Post-Mortem: Ory Network Outage

Adam Wałach -

Time to read: 2 min

Incident Report: Ory Network Outage

Dear Customers and Users,

We’d like to share a post-mortem about the partial outage of Ory Network services on 2024-02-28. We are sincerely sorry for the inconvenience caused by the incident and share this write-up to describe actions we have taken to prevent such an incident in the future.

Incident Summary

On February 28, 2024, the Ory Network experienced a service disruption affecting multiple APIs and the Account Experience UI across the europe-west3 region. The disruption was due to an unexpected increase in CPU usage following a scheduled release, leading to service downtime.

Timeline

  1. 2024-02-28 13:34 CET: The incident began - APIs started responding with error code 500.
  2. 2024-02-28 13:36 CET: Engineers received notification.
  3. 2024-02-28 13:42 CET: Scaling up of infrastructure in the EU.
  4. 2024-02-28 13:49 CET: Login & Identity systems restored.
  5. 2024-02-28 13:53 CET: All systems fully operational.

Impact

The affected services included:

  • Login & Identities APIs
  • OAuth2 & OIDC APIs
  • Permission APIs
  • Account Experience UI

Users experienced timeouts and error responses (code 500) from the aforementioned services during the incident.

Root Cause Analysis

On each release, Ory Network re-generates the configuration for all projects. This happens asynchronously after a service loads & uses a config, and determines, that the config was generated by an older software rollout. The goal is an eventually consistent update, so that following requests will have an up-to-date config available.

Right during the release, an uexpectedly large number of concurrent incoming requests arrived and triggered the background rendering job, temporarily consuming all CPU resources of the afflicted Kubernetes nodes.

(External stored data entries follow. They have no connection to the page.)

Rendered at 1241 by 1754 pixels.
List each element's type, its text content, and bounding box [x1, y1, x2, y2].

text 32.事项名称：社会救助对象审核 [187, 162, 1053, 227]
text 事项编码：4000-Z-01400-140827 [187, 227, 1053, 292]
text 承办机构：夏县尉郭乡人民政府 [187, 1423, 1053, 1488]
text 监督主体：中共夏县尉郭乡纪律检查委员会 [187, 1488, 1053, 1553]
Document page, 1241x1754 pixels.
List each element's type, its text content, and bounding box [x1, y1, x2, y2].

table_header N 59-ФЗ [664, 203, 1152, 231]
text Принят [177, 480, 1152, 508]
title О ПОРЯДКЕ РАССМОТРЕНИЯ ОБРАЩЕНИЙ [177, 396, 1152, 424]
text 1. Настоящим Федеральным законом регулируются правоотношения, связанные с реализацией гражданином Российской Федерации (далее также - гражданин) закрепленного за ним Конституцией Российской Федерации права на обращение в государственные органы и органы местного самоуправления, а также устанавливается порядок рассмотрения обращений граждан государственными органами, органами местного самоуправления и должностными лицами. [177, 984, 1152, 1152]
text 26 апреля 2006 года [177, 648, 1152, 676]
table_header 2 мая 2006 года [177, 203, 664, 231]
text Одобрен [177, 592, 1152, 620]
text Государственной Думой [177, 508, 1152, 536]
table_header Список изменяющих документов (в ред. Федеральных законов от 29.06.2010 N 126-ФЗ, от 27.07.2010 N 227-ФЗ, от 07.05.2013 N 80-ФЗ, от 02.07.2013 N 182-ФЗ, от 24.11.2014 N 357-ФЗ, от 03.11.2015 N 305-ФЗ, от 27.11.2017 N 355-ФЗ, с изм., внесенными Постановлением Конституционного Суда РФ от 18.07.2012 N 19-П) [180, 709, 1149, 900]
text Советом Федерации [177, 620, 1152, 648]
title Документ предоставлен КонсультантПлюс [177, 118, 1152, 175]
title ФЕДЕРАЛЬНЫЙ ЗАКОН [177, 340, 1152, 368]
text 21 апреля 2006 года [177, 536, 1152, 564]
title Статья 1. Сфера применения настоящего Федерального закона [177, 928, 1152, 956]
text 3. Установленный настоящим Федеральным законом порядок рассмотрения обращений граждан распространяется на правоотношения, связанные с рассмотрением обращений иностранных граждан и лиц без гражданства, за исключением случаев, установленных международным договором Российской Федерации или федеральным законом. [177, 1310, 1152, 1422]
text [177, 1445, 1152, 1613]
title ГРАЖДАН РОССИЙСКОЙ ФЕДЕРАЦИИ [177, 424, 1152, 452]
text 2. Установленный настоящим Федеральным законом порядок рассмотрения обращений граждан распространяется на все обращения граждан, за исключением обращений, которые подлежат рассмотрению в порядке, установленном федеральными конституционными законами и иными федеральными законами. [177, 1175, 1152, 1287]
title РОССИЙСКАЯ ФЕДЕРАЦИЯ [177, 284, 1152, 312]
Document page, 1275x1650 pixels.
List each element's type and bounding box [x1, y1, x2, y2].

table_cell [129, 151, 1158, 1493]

Our automatic horizontal scaling of the affected service scaled the services immediately following the increased CPU usage, but failed to add additional nodes to the cluster as opposed to increasing the number of replicas of the service on the existing nodes.

The resource consumption problem was exacerbated by a misconfigured retry policy, which would re-trigger a timed-out rendering request with too little backoff.

Resolution and Recovery

Our Site Reliability Engineering (SRE) team responded to the incident by adding additional compute resources to handle the increased load, after which the backlog of configuration rendering operations was rapidly worked through and operations were restored shortly thereafter.

Preventive Measures

In response to this incident, we are taking steps to prevent future occurrences. These measures include:

  • CPU-intensive operations will be moved to dedicated compute nodes running them exclusively, to prevent them from impacting the availability of other services.
  • These job servers will be fronted by an improved queueing mechanism to ensure they are not overwhelmed.
  • The retry policy of the job queueing will be adjusted to avoid the thundering herd problem encountered during this incident.
  • Kubernetes CPU requests on all workloads will be increased, and additional compute capacity permanently added the the cluster.
  • The existing mechanism of continuing request processing with an outdated configuration revision will be re-tested, to confirm it works as designed.

We are committed to maintaining the reliability and performance of the Ory Network and will continue to update our processes and infrastructure based on the lessons learned from this incident.

Conclusion

We apologize for any inconvenience caused by this outage and appreciate your understanding as we work to enhance our systems. Our priority remains to provide reliable and secure services to all our users.